◆ **Task item**
Scan the lines below for the word "Santa". Copy each line you find it in.
Top of Supplied records
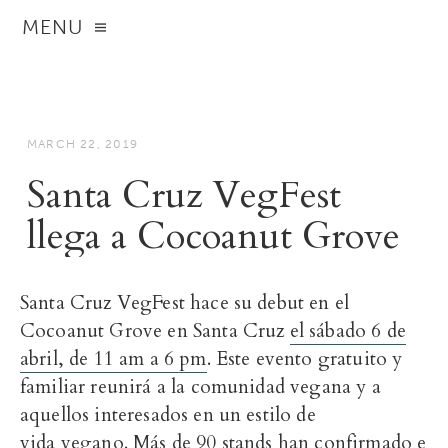
MENU
MARCH 22, 2019
Santa Cruz VegFest
llega a Cocoanut Grove
Santa Cruz VegFest hace su debut en el
Cocoanut Grove en Santa Cruz
el sábado 6 de
abril, de 11 am a 6 pm
. Este evento gratuito y
familiar reunirá a la comunidad vegana y a
aquellos interesados en un estilo de
vida
vegano. Más de 90 stands han confirmado e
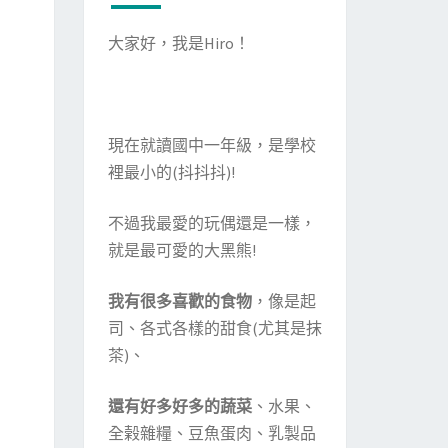
大家好，我是Hiro！
現在就讀國中一年級，是學校
裡最小的(抖抖抖)!
不過我最愛的玩偶還是一樣，
就是最可愛的大黑熊!
我有很多喜歡的食物
，像是起
司、各式各樣的甜食(尤其是抹
茶)、
還有好多好多的蔬菜
、水果、
全榖雜糧、豆魚蛋肉、乳製品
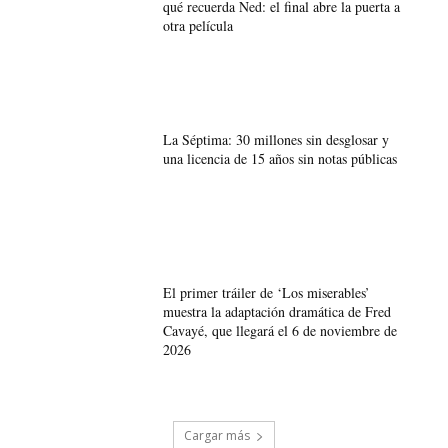
qué recuerda Ned: el final abre la puerta a
otra película
La Séptima: 30 millones sin desglosar y
una licencia de 15 años sin notas públicas
El primer tráiler de ‘Los miserables’
muestra la adaptación dramática de Fred
Cavayé, que llegará el 6 de noviembre de
2026
Cargar más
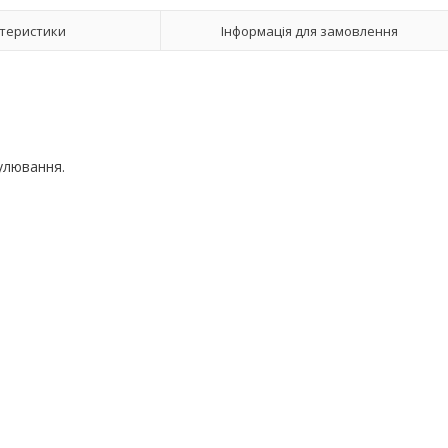
теристики
Інформація для замовлення
гулювання.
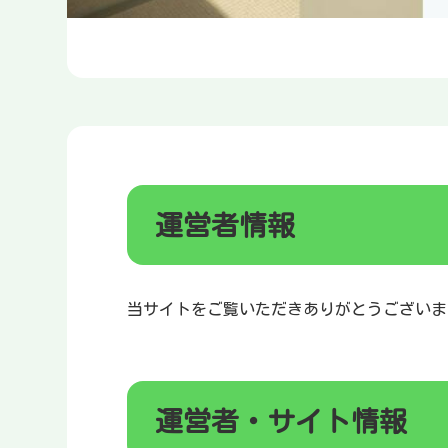
運営者情報
当サイトをご覧いただきありがとうございま
運営者・サイト情報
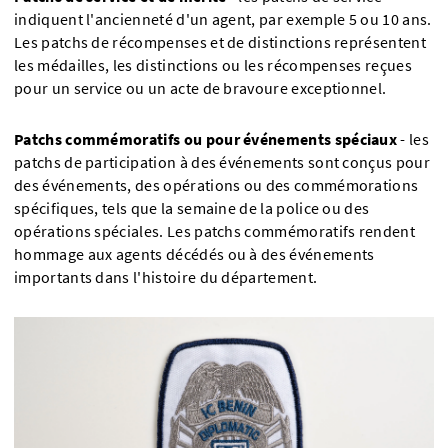
indiquent l'ancienneté d'un agent, par exemple 5 ou 10 ans.
Les patchs de récompenses et de distinctions représentent
les médailles, les distinctions ou les récompenses reçues
pour un service ou un acte de bravoure exceptionnel.
Patchs commémoratifs ou pour événements spéciaux
- les
patchs de participation à des événements sont conçus pour
des événements, des opérations ou des commémorations
spécifiques, tels que la semaine de la police ou des
opérations spéciales. Les patchs commémoratifs rendent
hommage aux agents décédés ou à des événements
importants dans l'histoire du département.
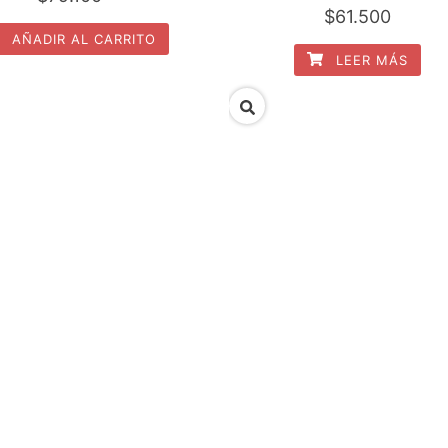
$
61.500
AÑADIR AL CARRITO
LEER MÁS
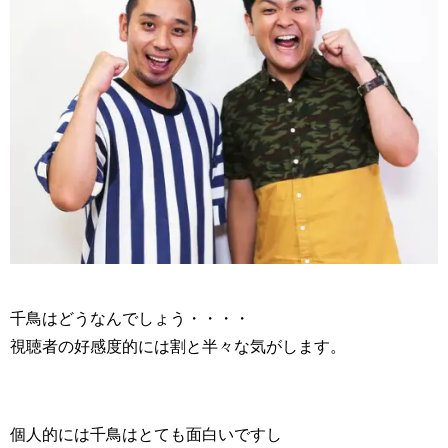
千鳥はどうなんでしょう・・・・
視聴者の好感度的には割と半々な気がします。
個人的には千鳥はとても面白いですし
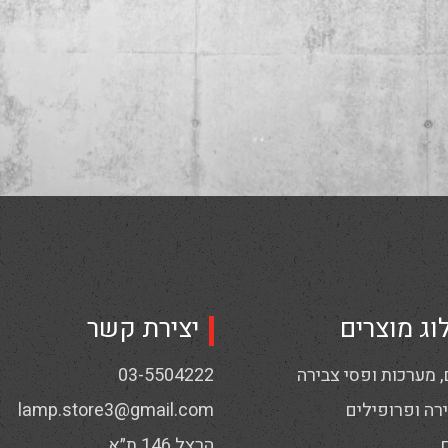
וג מוצרים
יצירת קשר
 מערכות ופסי צבירה
03-5504222
רה ופרופילים
lamp.store3@gmail.com
הרצל 146 ת״א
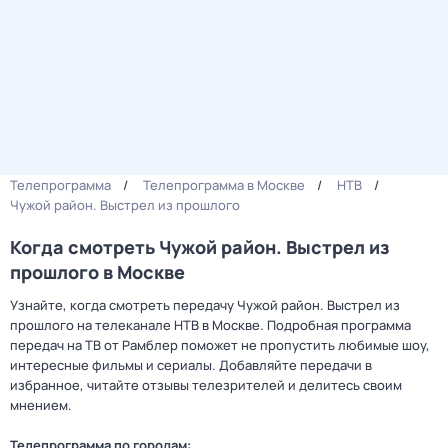
Телепрограмма
Телепрограмма в Москве
НТВ
Чужой район. Выстрел из прошлого
Когда смотреть Чужой район. Выстрел из
прошлого в Москве
Узнайте, когда смотреть передачу Чужой район. Выстрел из
прошлого на телеканале НТВ в Москве. Подробная программа
передач на ТВ от Рамблер поможет не пропустить любимые шоу,
интересные фильмы и сериалы. Добавляйте передачи в
избранное, читайте отзывы телезрителей и делитесь своим
мнением.
Телепрограмма по городам:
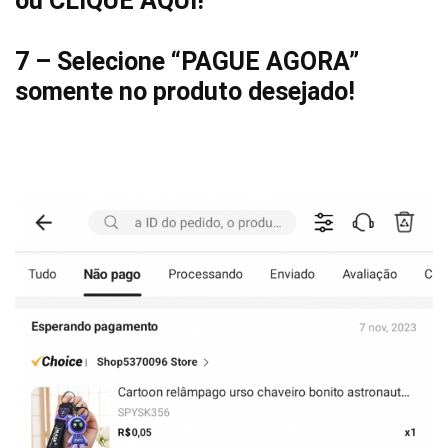
ou
CLIQUE AQUI
!
7 – Selecione “PAGUE AGORA”
somente no produto desejado!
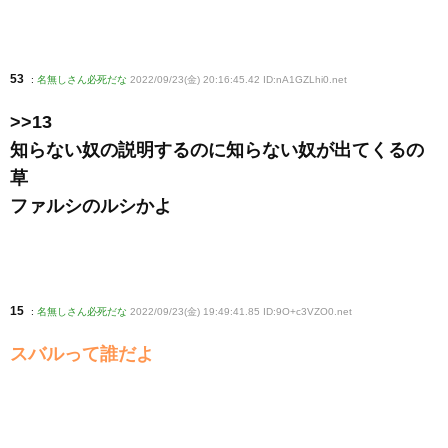
53
:
名無しさん必死だな
2022/09/23(金) 20:16:45.42 ID:nA1GZLhi0
.net
>>13
知らない奴の説明するのに知らない奴が出てくるの
草
ファルシのルシかよ
15
:
名無しさん必死だな
2022/09/23(金) 19:49:41.85 ID:9O+c3VZO0
.net
スバルって誰だよ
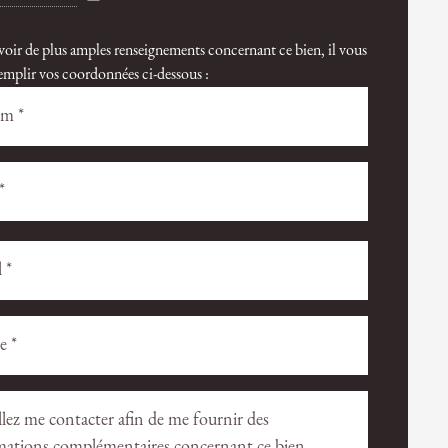
voir de plus amples renseignements concernant ce bien, il vous
 remplir vos coordonnées ci-dessous :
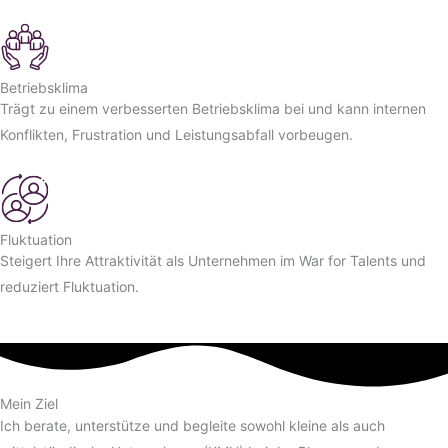
Betriebsklima
Trägt zu einem ver­besserten Betriebs­klima bei und kann internen
Konflikten, Frustra­tion und Leistungs­abfall vor­beugen.
Fluktuation
Steigert Ihre Attraktivität als Unternehmen im War for Talents und
reduziert Fluktuation.
Mein Ziel
Ich berate, unterstütze und begleite sowohl kleine als auch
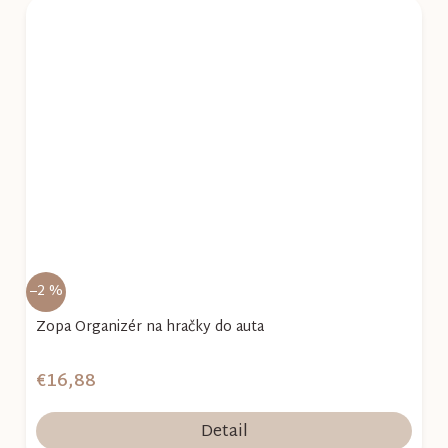
–2 %
Zopa Organizér na hračky do auta
€16,88
Detail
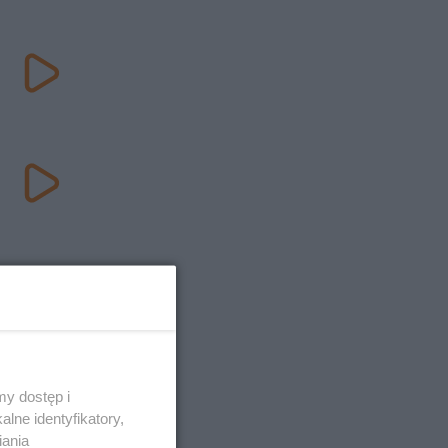
25
y dostęp i
lne identyfikatory,
iania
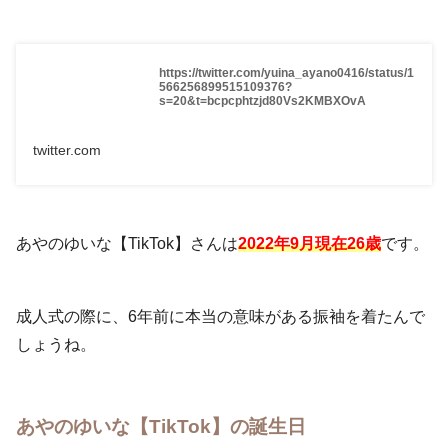
https://twitter.com/yuina_ayano0416/status/1
566256899515109376?
s=20&t=bcpcphtzjd80Vs2KMBXOvA
twitter.com
あやのゆいな【TikTok】さんは
2022年9月現在26歳
です。
成人式の際に、6年前に本当の意味がある振袖を着たんで
しょうね。
あやのゆいな【TikTok】の誕生日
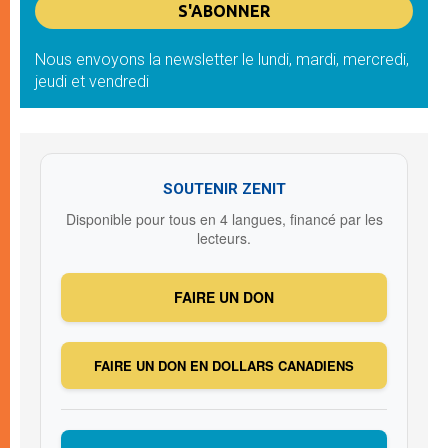
Nous envoyons la newsletter le lundi, mardi, mercredi,
jeudi et vendredi
SOUTENIR ZENIT
Disponible pour tous en 4 langues, financé par les
lecteurs.
FAIRE UN DON
FAIRE UN DON EN DOLLARS CANADIENS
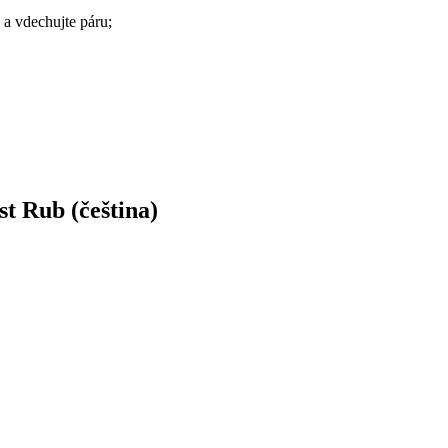
 a vdechujte páru;
t Rub (čeština)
Bottom of Supplied records
◆ **Task solution**
Santa Cruz VegFest
Santa Cruz VegFest hace su debut en el
Cocoanut Grove en Santa Cruz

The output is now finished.